Graham – the newest addition

Mother journeyed to Florida shortly after Graham was born in February (remember our Road Trip back). Graham doesn’t know a stranger. I have a snippet of video right after this still shot was taken that shows him breaking out in a huge grin and reaching for her.

Both of my sons keep in regular contact with their grandmother by phone calls and email. Even though they didn’t grow up in Cape, they feel the same attraction to the area that I do. Graham belongs to Adam and Carly.

Missing from the photo, but not forgotten

Even though Matt wasn’t much older than this when Dad died in 1977 – and Adam hadn’t even been born yet – both boys have heard so many stories and memories that it’s almost like they grew up with him.

Dad may not be in the photograph at the top of the page, but he’s still in the picture for us.

Bunny Bread’s “Used Bread Store”

I was in Sam’s Club the other night right at closing. While I was standing near the baked goods area, I watched an employee culling the shelves of product that was hitting its expiration date. I thought to myself, if I had shopped there 10 minutes ago, the baked goods would have been considered fine; now it’s considered stale.

That got me to thinking about the old Bunny Bread facility at William and Christine St.

Toast from the “Used Bread Store”

My brothers and I were raised on cinnamon sugar peanut butter toast. If we were lucky, we got it made out of raisin bread. It didn’t matter if it was plain white bread or raisin break, it was almost always from the “Used Bread Store,” as we called it. My folks said the bread was perfectly good, just past the sell-by date. They assured us that we were going to eat it up so fast that it wouldn’t have a chance to get stale for real.

Bunny Bread Comes to Southeast Missouri

When Raymond Lewis died, his Sept. 25, 2001, obituary in The Southeast Missourian had information I didn’t know about Bunny Bread (previously known as Bamby Bread).

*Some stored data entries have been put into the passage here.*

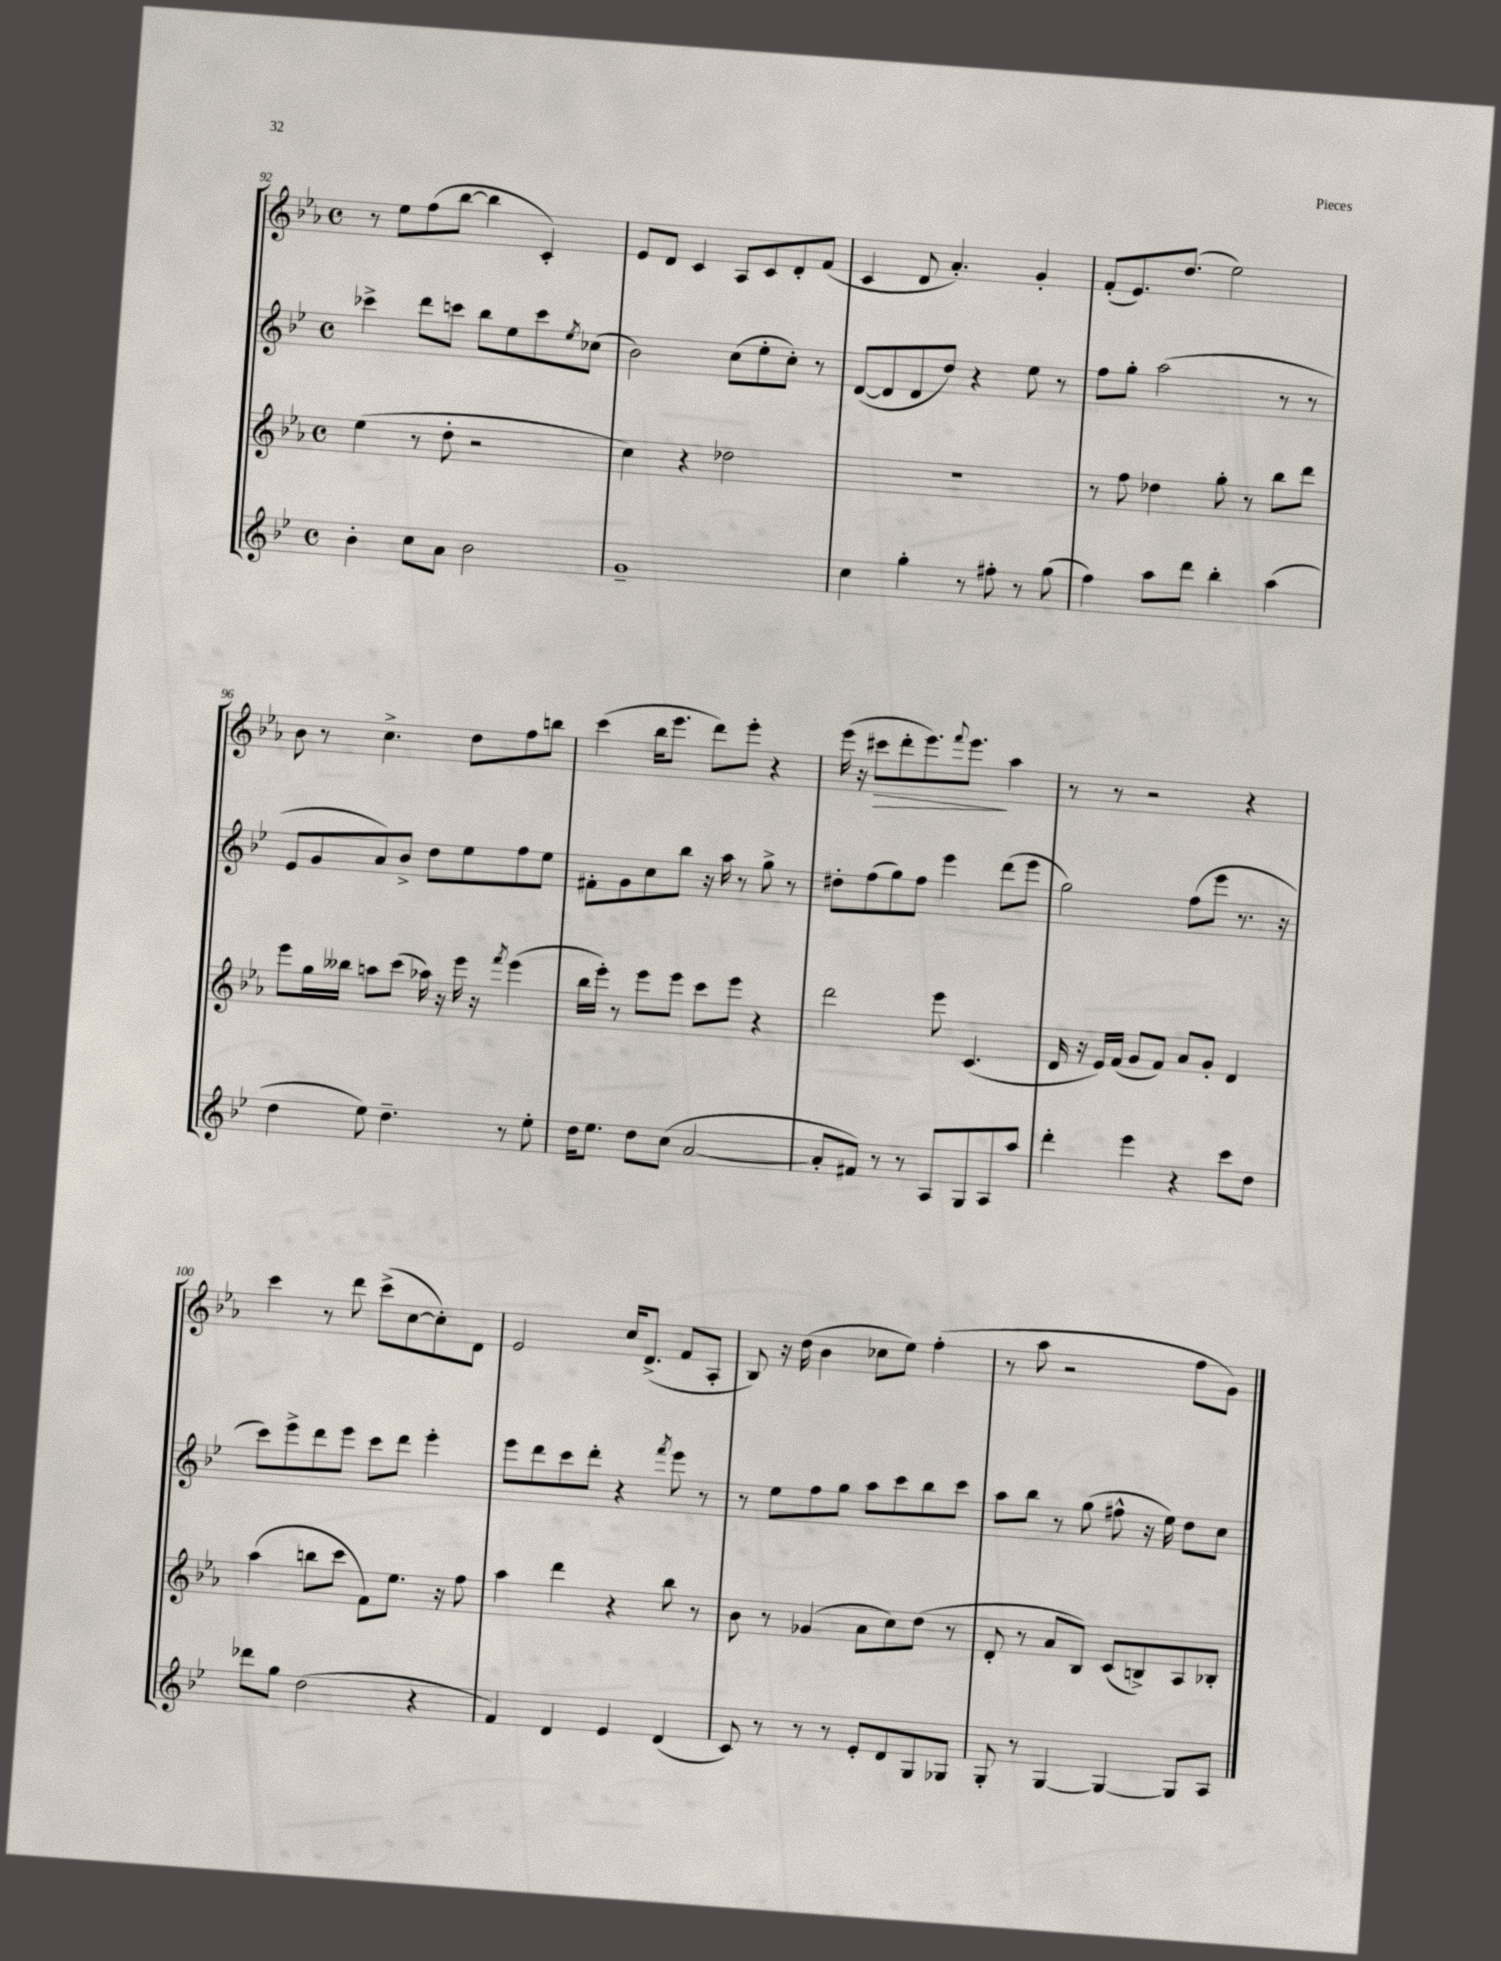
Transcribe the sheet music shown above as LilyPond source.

<<
\new StaffGroup <<
\new Staff = "s0" {
    \clef treble \key ees \major \defaultTimeSignature \time 4/4
    r8 ees''8 f''8( bes''8~ bes''4 c'4-.) |
    ees'8 d'8 c'4 aes8 c'8 d'8-. f'8( |
    c'4 d'8 aes'4.-.) g'4-. |
    f'8-.( ees'8.) d''8.( ees''2) |
    bes'8 r8 c''4.-> d''8 f''8 b''8 |
    c'''4( bes''16 ees'''8. d'''8) ees'''8-. r4 |
    ees'''16( r16 cis'''8\> d'''8-. ees'''8.) \appoggiatura { f'''8 } ees'''8.\! aes''4 |
    r8 r8 r2 r4 |
    c'''4 r8 d'''8 c'''8->( c''8~ c''8-.) d'8 |
    ees'2 c''16 d'8.->( f'8 aes8-. |
    bes8) r16 d''16( bes'4 ces''8 ees''8) f''4-.( |
    r8 aes''8 r2 f''8 g'8) \bar "|." |
}
\new Staff = "s1" {
    \clef treble \key bes \major \defaultTimeSignature \time 4/4
    ces'''4-> d'''8 c'''8 bes''8 ees''8 c'''8 \acciaccatura { ees''8 } ces''8( |
    bes'2) c''8( ees''8-. c''8-.) r8 |
    d'8~( d'8 d'8 d''8) r4 ees''8 r8 |
    f''8 g''8-. a''2( r8 r8 |
    ees'8 g'8 a'8) bes'8-> d''8 ees''8 f''8 ees''8 |
    fis'8-. g'8 c''8 bes''8 r16 a''16 r8 g''8-> r8 |
    dis''8-. f''8( g''8) f''8 ees'''4 d'''8( ees'''8 |
    g''2) f''8( ees'''8 r8. r16 |
    c'''8) ees'''8-> d'''8 ees'''8 c'''8 d'''8 ees'''4-. |
    ees'''8 d'''8 c'''8 d'''8-. r4 \acciaccatura { f'''8 } ees'''8 r8 |
    r8 ees''8 f''8 g''8 a''8 c'''8 bes''8 c'''8 |
    a''8 bes''8 r8 g''8( fis''8-^ r16 ees''16) d''8 c''8 \bar "|." |
}
\new Staff = "s2" {
    \clef treble \key ees \major \defaultTimeSignature \time 4/4
    ees''4( r8 d''8-. r2 |
    c''4) r4 des''2 |
    r1 |
    r8 f''8 des''4 g''8-. r8 bes''8 d'''8 |
    ees'''8 g''16 beses''16 a''8 c'''8( aes''16) r16 ees'''16 r16 \acciaccatura { f'''8 } ees'''4( |
    bes''16 ees'''16-.) r8 ees'''8 ees'''8 c'''8 ees'''8 r4 |
    d'''2 ees'''8 c'4.( |
    d'16 r16 ees'16) f'16( g'8 f'8) aes'8 g'8-. d'4 |
    aes''4( b''8 c'''8 f'8) ees''8. r16 f''8 |
    aes''4 d'''4 r4 bes''8 r8 |
    bes'8 r8 ges'4( aes'8 c''8) d''8( r8 |
    d'8-. r8 aes'8 bes8) c'8( b8->) aes8 bes8-. \bar "|." |
}
\new Staff = "s3" {
    \clef treble \key bes \major \defaultTimeSignature \time 4/4
    bes'4-. c''8 a'8 bes'2 |
    g'1-- |
    c''4 g''4-. r8 fis''8-. r8 g''8( |
    f''4) a''8 d'''8 bes''4-. a''4( |
    d''4 ees''8) d''4.-- r8 ees''8-. |
    d''16 ees''8. d''8 c''8( a'2~ |
    a'8-. fis'8) r8 r8 a8 g8 a8 a''8 |
    d'''4-. ees'''4 r4 c'''8 d''8 |
    des'''8 g''8 d''2( r4 |
    f'4) d'4 ees'4 d'4( |
    c'8) r8 r8 r8 ees'8-. d'8 g8 ges8 |
    g8-. r8 g4~ g4~ g8 a8 \bar "|." |
}
>>
>>
\layout { \context { \Score currentBarNumber = #92 } }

In 1925 Raymond Lewis and his two brothers, A.C. and Arnold, launched Lewis Bakeries in Anna, Il., with $300 they borrowed from their mother. Mr. Lewis took over the bakery in 1944 and grew the company into a major regional bakery.

In 1950 he originated and copyrighted the name “Bunny” and in 1951 he built a new bakery in Anna. Soon “That’s What I Said, Bunny Bread” and “Get the Rabbit Habit” were heard all over the Heartland.

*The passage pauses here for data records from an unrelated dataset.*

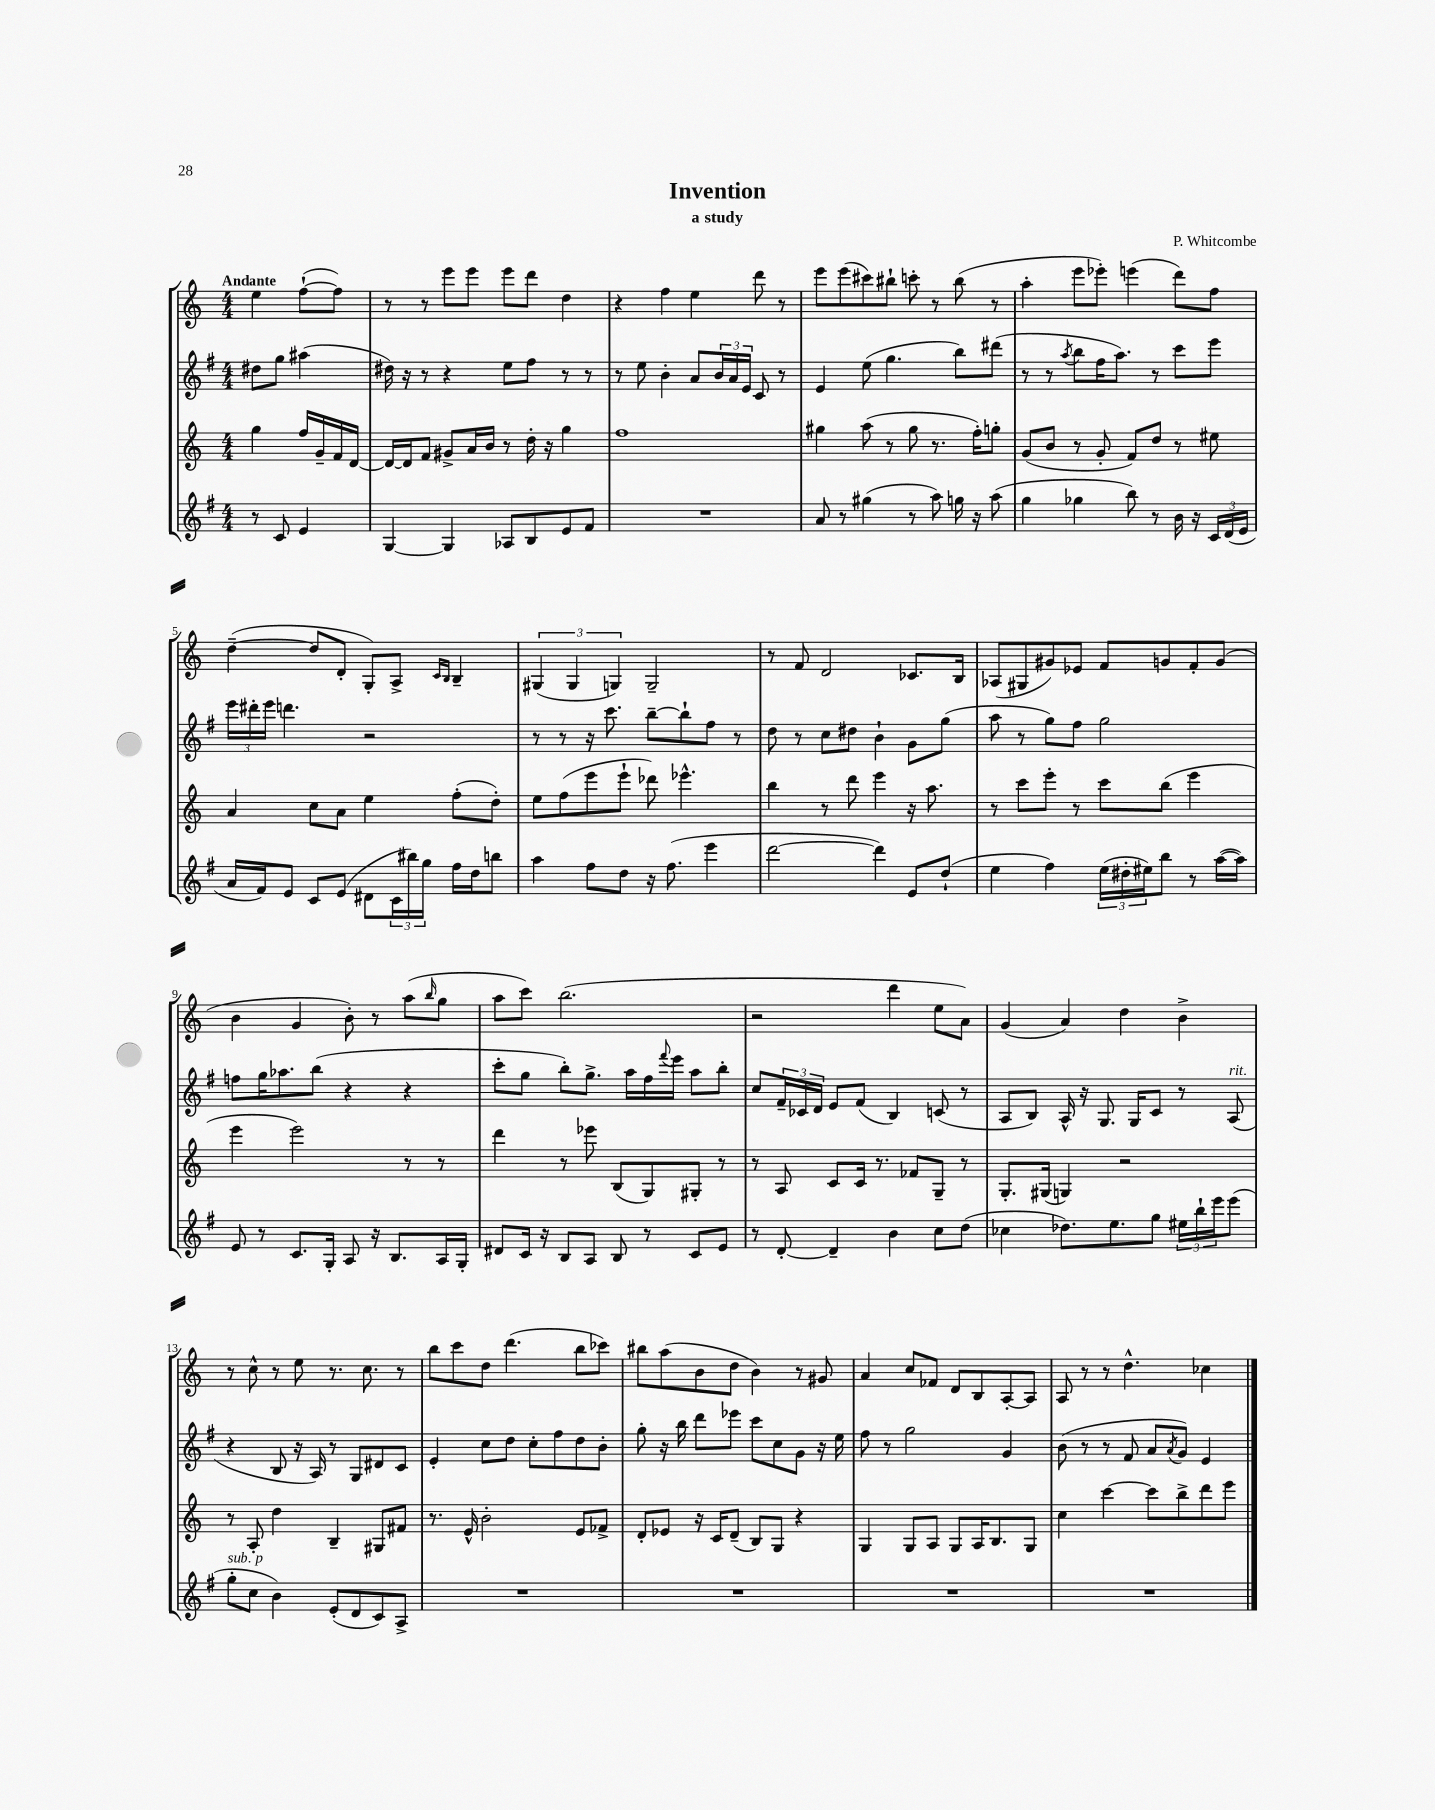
\header { title = "Invention" composer = "P. Whitcombe" subtitle = "a study" }
<<
\new StaffGroup <<
\new Staff = "s0" {
    \clef treble \key c \major \numericTimeSignature \time 4/4 \partial 2 \tempo "Andante"
    e''4 f''8~-!( f''8) |
    r8 r8 e'''8 e'''8 e'''8 d'''8 d''4 |
    r4 f''4 e''4 d'''8 r8 |
    e'''8 e'''8( cis'''8) bis''8-! c'''8-. r8 bis''8( r8 |
    a''4-. e'''8 ees'''8-.) e'''4( d'''8) f''8 |
    d''4~--( d''8 d'8-. g8-.) a8-> \grace { c'16 b16 } b4-- |
    \tuplet 3/2 { gis4( gis4 g4) } g2-- |
    r8 f'8 d'2 ces'8. b16 |
    aes8( gis8 gis'8) ees'8 f'8 g'8 f'8-. g'8( |
    b'4 g'4 b'8-.) r8 a''8( \grace { b''16 } g''8 |
    a''8 c'''8) b''2.( |
    r2 d'''4 e''8 a'8) |
    g'4( a'4) d''4 b'4-> |
    r8 c''8-^ r8 e''8 r8. c''8. r8 |
    b''8 c'''8 d''8 d'''4.( b''8 ces'''8) |
    bis''8 a''8( b'8 d''8 b'4) r8 gis'8 |
    a'4 c''8 fes'8 d'8 b8 a8~-. a8 |
    a8 r8 r8 d''4.-^ ces''4 \bar "|." |
}
\new Staff = "s1" {
    \clef treble \key g \major \numericTimeSignature \time 4/4 \partial 2
    dis''8 g''8 ais''4( |
    dis''16) r16 r8 r4 e''8 fis''8 r8 r8 |
    r8 e''8 b'4-. a'8 \tuplet 3/2 { b'16 a'16 e'16 } c'8 r8 |
    e'4 e''8( g''4. b''8) dis'''8( |
    r8 r8 \acciaccatura { a''8 } b''8 fis''16 a''8.) r8 c'''8 e'''8 |
    \tuplet 3/2 { e'''16 dis'''16-. e'''16 } d'''4. r2 |
    r8 r8 r16 c'''8. b''8~-- b''8-! fis''8 r8 |
    d''8 r8 c''8 dis''8 b'4-! g'8 g''8( |
    a''8 r8 g''8) fis''8 g''2 |
    f''8 g''16 aes''8. b''8( r4 r4 |
    c'''8-. g''8 b''8-.) g''8.-> a''16 fis''16 \appoggiatura { fis'''8 } e'''16 a''8 b''8-. |
    c''8 \tuplet 3/2 { fis'16-- ces'16 d'16 } e'8 fis'8( b4) c'8( r8 |
    a8 b8) a16-^ r16 g8. g16 c'8 r8 a8^\markup { \italic "rit." }( |
    r4 b8 r16 a16) r8 g8 dis'8 c'8 |
    e'4-. c''8 d''8 c''8-. fis''8 d''8 b'8-. |
    g''8-. r16 b''16 d'''8 ees'''8 c'''8 c''8 g'8 r16 e''16 |
    fis''8 r8 g''2 g'4 |
    b'8( r8 r8 fis'8 a'8 \acciaccatura { a'8 } g'8) e'4 \bar "|." |
}
\new Staff = "s2" {
    \clef treble \key c \major \numericTimeSignature \time 4/4 \partial 2
    g''4 f''16 g'16-- f'16 d'16~ |
    d'16~ d'16 f'8 gis'8-> a'16 b'16 r8 d''16-. r16 g''4 |
    f''1 |
    gis''4 a''8( r8 gis''8 r8. f''16-.) g''8-. |
    g'8( b'8 r8 g'8-. f'8) d''8 r8 eis''8 |
    a'4 c''8 a'8 e''4 f''8-.( d''8-.) |
    e''8 f''8( e'''8 e'''8-! des'''8) ees'''4.-^ |
    b''4 r8 d'''8 e'''4 r16 a''8. |
    r8 c'''8 e'''8-. r8 c'''8 b''8( e'''4 |
    e'''4 e'''2) r8 r8 |
    d'''4 r8 ees'''8 b8( g8) gis8-. r8 |
    r8 a8 c'8 c'16 r8. fes'8 g8-- r8 |
    g8.-. gis16( g4) r2 |
    r8 a8-. d''4 b4-- gis8 fis'8 |
    r8. e'16-^ b'2-. e'8 fes'8-> |
    d'8-. ees'8 r16 c'16 d'8--( b8) g8 r4 |
    g4 g8 a8 g8 a16 b8. g8 |
    c''4 c'''4~ c'''8 b''8-> d'''8 e'''8 \bar "|." |
}
\new Staff = "s3" {
    \clef treble \key g \major \numericTimeSignature \time 4/4 \partial 2
    r8 c'8 e'4 |
    g4~ g4 aes8 b8 e'8 fis'8 |
    R1 |
    a'8 r8 gis''4( r8 a''8) g''16 r16 a''8( |
    g''4 ges''4 b''8) r8 b'16 r16 \tuplet 3/2 { c'16 d'16( e'16 } |
    a'16 fis'16) e'8 c'8 e'8( dis'8 \tuplet 3/2 { c'16 bis''16) g''16 } fis''16 d''16 b''8 |
    a''4 fis''8 d''8 r16 fis''8.( e'''4 |
    d'''2~ d'''4) e'8 d''8-!( |
    e''4 fis''4) \tuplet 3/2 { e''16( dis''16-. eis''16) } b''8 r8 a''16~( a''16) |
    e'8 r8 c'8. g16-. a8 r16 b8. a16 g16-. |
    dis'8 c'16 r16 b8 a8 b8 r8 c'8 e'8 |
    r8 d'8~-. d'4-- b'4 c''8 d''8( |
    ces''4 des''8.) e''8. g''8 \tuplet 3/2 { eis''16 b''16-! e'''16 } e'''8( |
    g''8-.^\markup { \italic "sub. p" } c''8 b'4) e'8-.( d'8 c'8) a8-> |
    R1 |
    R1 |
    R1 |
    R1 \bar "|." |
}
>>
>>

The company is now comprised of seven bakeries selling fresh bread products in 14 states from Michigan to Alabama and from Ohio to Arkansas, and frozen products nationwide.

He became known for many original aphorisms including, “Grow or go,” “You don’t have to be big to be good,” When you get through changing, you are through,” “Keep your business as modern as your car,” “Just look in the mirror if you want to see your bad competitor”, and “The right time is when you make it.”

His marketing magic must have worked. Son Matt remembered having a Bunny Bread T-shirt when he was a kid, so he insisted that his grandmother send him one for Grandson Malcolm (for the record, he isn’t up to his normal cuteness standard in this photo. The sun must have been shining in his eyes. Malcolm, I mean.)

Bunny Bread Teen Age Club fundraiser

These three girls were going door to door trying to sell Bunny Bread to raise funds for the Teen Age Club. The negative sleeve said it was taken Aug. 24, 1967.

Ad shows Bunny Bread storefront

This ad showing the history of Cape businesses probably ran at Bunny Bread’s high point.

A May 29, 1956, Missourian story announced the start of construction of the building shown above. “The structure, declared cost of which is $21,000, will be 130 feet long by 50 feet wide. Three sides will be concrete block and the front brick. The bakery, 533 Good Hope St., will continue to be used by the firm while the new structure will be used as a loading point for trucks which distribute the products. ” The new building was needed to quarter the company’s fleet of 15 trucks.

The end was near

On Dec. 3, 1992, the other shoe dropped. Bunny Bread Bakeries, which was founded in a log cabin in Anna in 1925, announced it was closing its Anna baking operations. The Cape Girardeau bakery closed in 1988. Loss of population from the area was given as the reason for the restructuring.

I’m not sure when the “Used Bread Store” morphed into C.A.P Supplies.